* _Bagian Teks_
=-=-=
Seorang mukmin itu suka menyibukkan diri
menyanjung Allah, sehingga tidak sempat untuk memuji dirinya sendiri. Dan ia
sibuk menunaikan kewajiban kepada Allah, sehingga ia lupa akan porsi untuk
dirinya sendiri.
لَيْسَ المُحِبُّ الَّذي يَرْجو مِنْ
مَحْبوبِهِ عِوَضاً أوْ يَطْلُبُ مِنهُ غَرَضاً، فَإنَّ المُحِبَّ مَنْ يَبْذُلُ
لَكَ، لَيْسَ المُحِبُّ مَنْ تَبْذُلُ لَهُ.
Seorang pecinta bukanlah orang yang mengharapkan
imbalan dari orang yang dicintainya, atau menuntut sesuatu dari kekasihnya itu.
Tapi sejatinya, pecinta adalah orang yang bermurah hati memberi pada
kekasihnya, bukan malah memperoleh sesuatu darinya
لَوْلا مَيادينُ النُّفوسِ ما تَحَقَّقَ سَيْرُ
السّائِرينَ. إذْ لا مَسافَةَ بَيْنَكَ وَبَيْنَهُ حَتى تَطْوِيَها رِحْلَتُكَ.
وَلا قَطيعَةَ بَيْنَكَ وَبَيْنَهُ حتى تَمْحُوَها وُصْلَتُكَ.
=-=-=
* _Tugas Pengerjaan_
1. Jawablah pertanyaan berikut berdasarkan bagian teks.
(a) Dengan apa seorang mukmin suka menyibukkan diri sehingga tidak sempat memuji dirinya sendiri?
(b) Apa yang dilupakan seorang mukmin karena sibuk menunaikan kewajiban kepada Allah?
(c) Menurut bagian teks, siapakah pecinta yang sejati?
2. Ringkaslah paragraf dalam bagian teks yang diawali "Seorang pecinta bukanlah" menjadi satu kalimat tanpa menghilangkan isi pokoknya.

* _Cuplikan Data_
=-=-=
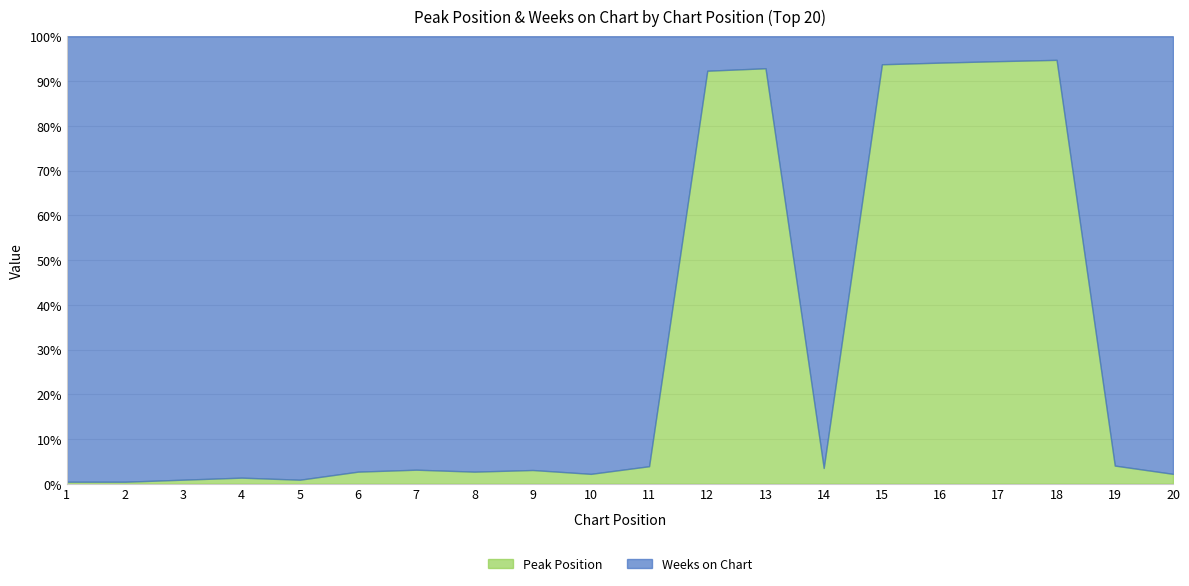

Does the chart display data point markers on the line(s)?

No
=-=-=
* _Hasil Latihan_
1.
(a) Dengan menyanjung Allah.
(b) Porsi untuk dirinya sendiri.
(c) Orang yang bermurah hati memberi pada kekasihnya, bukan malah memperoleh sesuatu darinya.

2. Pecinta sejati tidak mengharapkan imbalan atau menuntut sesuatu dari kekasihnya, tetapi bermurah hati memberi kepadanya.